This is the main treatment for HIV or AIDS. It is not a cure, but it can stop people from becoming ill for many years. The treatment consists of drugs that have to be taken every day for the rest of a person’s life.
The aim of antiretroviral treatment is to keep HIV at a low level. This halts weakening of the immune system and allows it to recover from any damage that HIV might have caused.
The drugs are often referred to as:
Taking two or more antiretroviral drugs at a time is called combination therapy. Taking a combination of three or more anti-HIV drugs is sometimes referred to as Highly Active Antiretroviral Therapy (HAART).
If only one drug was taken, HIV would quickly become resistant to it and the drug would stop working. Taking two or more antiretrovirals at the same time vastly reduces the rate at which resistance would develop, making treatment more effective in the long term.
There are more than 20 approved antiretroviral drugs but not all are licensed or available in every country.
There are five groups of antiretroviral drugs. Each of these groups attacks HIV in a different way.
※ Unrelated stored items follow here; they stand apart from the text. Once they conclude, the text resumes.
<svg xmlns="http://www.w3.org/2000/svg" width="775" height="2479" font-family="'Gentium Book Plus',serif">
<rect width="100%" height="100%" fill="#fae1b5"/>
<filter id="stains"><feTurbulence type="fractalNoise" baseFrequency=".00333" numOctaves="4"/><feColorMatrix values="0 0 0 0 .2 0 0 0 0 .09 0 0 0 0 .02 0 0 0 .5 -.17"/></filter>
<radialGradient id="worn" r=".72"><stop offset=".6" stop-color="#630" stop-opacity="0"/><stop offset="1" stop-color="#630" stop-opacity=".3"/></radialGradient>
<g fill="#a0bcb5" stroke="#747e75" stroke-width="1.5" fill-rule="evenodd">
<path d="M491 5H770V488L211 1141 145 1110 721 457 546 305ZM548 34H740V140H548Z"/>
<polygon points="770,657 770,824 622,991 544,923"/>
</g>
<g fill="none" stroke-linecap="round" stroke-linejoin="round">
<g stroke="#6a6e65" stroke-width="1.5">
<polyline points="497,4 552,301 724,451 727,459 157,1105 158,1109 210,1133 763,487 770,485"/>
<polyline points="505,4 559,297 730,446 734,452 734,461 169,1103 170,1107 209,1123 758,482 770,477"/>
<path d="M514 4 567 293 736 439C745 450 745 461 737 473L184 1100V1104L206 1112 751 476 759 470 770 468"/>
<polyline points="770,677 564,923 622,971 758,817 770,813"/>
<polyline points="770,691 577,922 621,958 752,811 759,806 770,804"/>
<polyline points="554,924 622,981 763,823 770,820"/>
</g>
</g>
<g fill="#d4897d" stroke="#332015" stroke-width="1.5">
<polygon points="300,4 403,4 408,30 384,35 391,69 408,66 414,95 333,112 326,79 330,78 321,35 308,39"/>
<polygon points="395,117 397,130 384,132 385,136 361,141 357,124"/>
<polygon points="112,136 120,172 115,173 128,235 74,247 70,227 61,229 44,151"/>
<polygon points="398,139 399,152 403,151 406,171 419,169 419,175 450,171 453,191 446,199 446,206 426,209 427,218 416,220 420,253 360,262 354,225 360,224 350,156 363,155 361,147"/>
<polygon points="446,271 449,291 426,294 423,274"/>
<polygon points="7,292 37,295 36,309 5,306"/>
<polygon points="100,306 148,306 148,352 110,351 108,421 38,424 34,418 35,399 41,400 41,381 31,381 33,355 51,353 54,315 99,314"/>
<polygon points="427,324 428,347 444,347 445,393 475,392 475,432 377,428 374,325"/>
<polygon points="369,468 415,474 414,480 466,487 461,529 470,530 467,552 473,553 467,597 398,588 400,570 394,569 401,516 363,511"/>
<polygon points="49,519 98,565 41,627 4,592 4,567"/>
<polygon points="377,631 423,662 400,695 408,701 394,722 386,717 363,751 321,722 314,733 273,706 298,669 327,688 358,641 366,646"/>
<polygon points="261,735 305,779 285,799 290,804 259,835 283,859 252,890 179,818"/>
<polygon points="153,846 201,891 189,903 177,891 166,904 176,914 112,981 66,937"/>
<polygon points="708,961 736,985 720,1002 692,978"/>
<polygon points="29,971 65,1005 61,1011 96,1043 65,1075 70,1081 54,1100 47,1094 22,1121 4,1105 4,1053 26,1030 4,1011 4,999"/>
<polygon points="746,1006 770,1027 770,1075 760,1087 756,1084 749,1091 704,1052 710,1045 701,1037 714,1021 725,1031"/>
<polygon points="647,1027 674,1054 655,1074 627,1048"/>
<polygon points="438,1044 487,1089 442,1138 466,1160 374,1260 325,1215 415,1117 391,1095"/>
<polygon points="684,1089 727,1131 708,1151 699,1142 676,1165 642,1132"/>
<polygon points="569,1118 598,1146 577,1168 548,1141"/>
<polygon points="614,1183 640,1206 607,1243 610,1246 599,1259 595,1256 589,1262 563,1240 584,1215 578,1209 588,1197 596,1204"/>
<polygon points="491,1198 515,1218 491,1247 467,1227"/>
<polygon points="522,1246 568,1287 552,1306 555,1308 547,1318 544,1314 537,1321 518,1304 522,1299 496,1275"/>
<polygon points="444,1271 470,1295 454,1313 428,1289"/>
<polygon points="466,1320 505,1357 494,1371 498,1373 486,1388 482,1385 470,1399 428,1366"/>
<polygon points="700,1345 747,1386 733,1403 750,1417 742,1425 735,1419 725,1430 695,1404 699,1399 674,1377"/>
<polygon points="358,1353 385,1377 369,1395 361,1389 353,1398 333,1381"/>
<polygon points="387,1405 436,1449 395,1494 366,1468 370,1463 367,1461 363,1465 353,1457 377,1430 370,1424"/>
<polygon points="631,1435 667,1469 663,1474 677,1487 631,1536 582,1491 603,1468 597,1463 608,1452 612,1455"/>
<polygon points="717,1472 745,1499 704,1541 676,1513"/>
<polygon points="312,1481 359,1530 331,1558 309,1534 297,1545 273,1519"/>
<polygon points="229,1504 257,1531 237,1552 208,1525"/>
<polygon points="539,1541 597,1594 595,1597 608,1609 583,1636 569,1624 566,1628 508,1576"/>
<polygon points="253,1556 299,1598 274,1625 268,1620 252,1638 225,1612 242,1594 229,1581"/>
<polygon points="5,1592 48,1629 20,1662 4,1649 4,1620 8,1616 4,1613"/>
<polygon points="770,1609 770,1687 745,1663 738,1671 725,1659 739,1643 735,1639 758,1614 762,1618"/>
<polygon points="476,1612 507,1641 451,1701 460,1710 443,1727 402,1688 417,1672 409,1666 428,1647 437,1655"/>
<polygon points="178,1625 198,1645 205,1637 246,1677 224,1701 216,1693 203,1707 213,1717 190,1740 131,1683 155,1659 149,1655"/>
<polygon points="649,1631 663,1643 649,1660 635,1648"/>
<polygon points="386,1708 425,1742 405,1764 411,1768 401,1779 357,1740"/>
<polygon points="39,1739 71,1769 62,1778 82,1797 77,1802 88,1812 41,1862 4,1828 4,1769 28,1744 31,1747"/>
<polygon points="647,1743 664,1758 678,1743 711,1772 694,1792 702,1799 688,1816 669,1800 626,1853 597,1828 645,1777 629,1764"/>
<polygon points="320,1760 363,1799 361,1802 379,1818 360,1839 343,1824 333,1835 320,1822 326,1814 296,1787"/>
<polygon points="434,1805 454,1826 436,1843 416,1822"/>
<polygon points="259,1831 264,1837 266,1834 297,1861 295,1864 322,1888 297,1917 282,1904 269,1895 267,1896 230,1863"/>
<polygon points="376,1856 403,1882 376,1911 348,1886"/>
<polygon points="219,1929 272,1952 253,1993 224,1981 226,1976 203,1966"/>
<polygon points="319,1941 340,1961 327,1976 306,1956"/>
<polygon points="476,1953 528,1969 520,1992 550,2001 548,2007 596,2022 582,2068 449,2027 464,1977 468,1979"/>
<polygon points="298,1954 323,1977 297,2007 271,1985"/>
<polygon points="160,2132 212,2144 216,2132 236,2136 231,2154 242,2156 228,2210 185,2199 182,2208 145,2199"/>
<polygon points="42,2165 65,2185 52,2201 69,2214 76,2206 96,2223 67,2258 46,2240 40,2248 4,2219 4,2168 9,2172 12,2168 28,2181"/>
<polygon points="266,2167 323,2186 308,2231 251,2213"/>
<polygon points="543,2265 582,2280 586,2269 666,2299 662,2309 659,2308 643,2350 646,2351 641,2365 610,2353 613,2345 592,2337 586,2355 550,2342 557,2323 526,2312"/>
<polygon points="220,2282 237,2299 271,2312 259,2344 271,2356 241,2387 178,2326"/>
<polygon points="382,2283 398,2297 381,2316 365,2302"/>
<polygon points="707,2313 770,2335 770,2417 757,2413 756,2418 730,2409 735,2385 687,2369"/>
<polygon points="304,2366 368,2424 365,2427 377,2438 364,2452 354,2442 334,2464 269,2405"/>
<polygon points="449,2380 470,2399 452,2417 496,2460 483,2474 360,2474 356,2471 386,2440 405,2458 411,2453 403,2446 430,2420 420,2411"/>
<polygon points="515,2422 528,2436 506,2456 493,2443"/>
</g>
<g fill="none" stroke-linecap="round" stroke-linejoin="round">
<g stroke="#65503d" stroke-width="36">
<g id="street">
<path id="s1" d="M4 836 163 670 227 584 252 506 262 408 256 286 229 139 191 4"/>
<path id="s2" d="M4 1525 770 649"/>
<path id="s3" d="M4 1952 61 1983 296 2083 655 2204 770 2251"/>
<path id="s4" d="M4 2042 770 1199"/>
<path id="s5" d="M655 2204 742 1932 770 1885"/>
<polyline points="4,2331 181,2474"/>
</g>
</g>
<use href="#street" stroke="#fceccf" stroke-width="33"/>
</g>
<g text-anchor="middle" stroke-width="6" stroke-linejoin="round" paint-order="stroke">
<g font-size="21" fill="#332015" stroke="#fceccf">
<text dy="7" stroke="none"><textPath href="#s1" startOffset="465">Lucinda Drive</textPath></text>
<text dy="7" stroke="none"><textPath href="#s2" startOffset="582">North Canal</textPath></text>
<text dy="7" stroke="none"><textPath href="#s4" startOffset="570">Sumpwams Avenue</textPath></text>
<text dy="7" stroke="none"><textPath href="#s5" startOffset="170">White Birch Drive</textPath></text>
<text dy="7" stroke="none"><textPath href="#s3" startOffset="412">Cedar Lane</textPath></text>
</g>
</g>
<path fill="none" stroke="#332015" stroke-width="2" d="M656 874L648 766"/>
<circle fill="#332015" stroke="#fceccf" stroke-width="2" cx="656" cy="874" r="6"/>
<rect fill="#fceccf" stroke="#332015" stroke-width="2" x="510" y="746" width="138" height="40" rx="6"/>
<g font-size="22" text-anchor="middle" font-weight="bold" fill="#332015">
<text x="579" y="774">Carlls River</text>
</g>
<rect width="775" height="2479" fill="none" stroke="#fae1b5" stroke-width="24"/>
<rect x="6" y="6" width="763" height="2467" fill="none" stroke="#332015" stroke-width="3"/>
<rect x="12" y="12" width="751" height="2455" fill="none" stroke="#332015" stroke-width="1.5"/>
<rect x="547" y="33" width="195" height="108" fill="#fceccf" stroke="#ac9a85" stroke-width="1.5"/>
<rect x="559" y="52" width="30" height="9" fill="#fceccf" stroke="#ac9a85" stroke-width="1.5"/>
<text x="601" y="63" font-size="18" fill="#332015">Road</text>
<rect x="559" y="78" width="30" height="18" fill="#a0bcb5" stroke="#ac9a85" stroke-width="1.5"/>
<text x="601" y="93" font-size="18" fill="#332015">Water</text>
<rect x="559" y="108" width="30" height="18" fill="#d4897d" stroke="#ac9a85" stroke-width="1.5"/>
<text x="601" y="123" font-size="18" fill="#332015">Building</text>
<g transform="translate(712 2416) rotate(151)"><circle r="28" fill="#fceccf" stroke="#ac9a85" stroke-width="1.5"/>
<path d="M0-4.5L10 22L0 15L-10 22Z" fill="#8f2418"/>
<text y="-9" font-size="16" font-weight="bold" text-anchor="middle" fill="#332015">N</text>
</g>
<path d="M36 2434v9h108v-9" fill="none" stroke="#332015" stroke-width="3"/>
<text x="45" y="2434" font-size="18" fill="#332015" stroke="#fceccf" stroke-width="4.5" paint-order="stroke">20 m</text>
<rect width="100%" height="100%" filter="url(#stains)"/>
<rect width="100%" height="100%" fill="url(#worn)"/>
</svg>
Antiretroviral drug class | Abbreviations | First approved to treat HIV | How they attack HIV |
---|---|---|---|
Nucleoside/Nucleotide Reverse Transcriptase Inhibitors | NRTIs, nucleoside analogues, nukes | 1987 | NRTIs interfere with the action of an HIV protein called reverse transcriptase, which the virus needs to make new copies of itself. |
Non-Nucleoside Reverse Transcriptase Inhibitors | NNRTIs, non- nucleosides, non- nukes | 1997 | NNRTIs also stop HIV from replicating within cells by inhibiting the reverse transcriptase protein. |
Protease Inhibitors | PIs | 1995 | PIs inhibit protease, which is another protein involved in the HIV replication process. |
Fusion or Entry Inhibitors | 2003 | Fusion or entry inhibitors prevent HIV from binding to or entering human immune cells. | |
Integrase Inhibitors | 2007 | Integrase inhibitors interfere with the integrase enzyme, which HIV needs to insert its genetic material into human cells. |
NRTIs and NNRTIs are available in most countries. Fusion/entry inhibitors and integrase inhibitors are usually only available in resource- rich countries.
Protease inhibitors are generally less suitable for starting treatment in resource-limited settings due to the cost, number of pills which need to be taken and the particular side effects caused by protease drugs.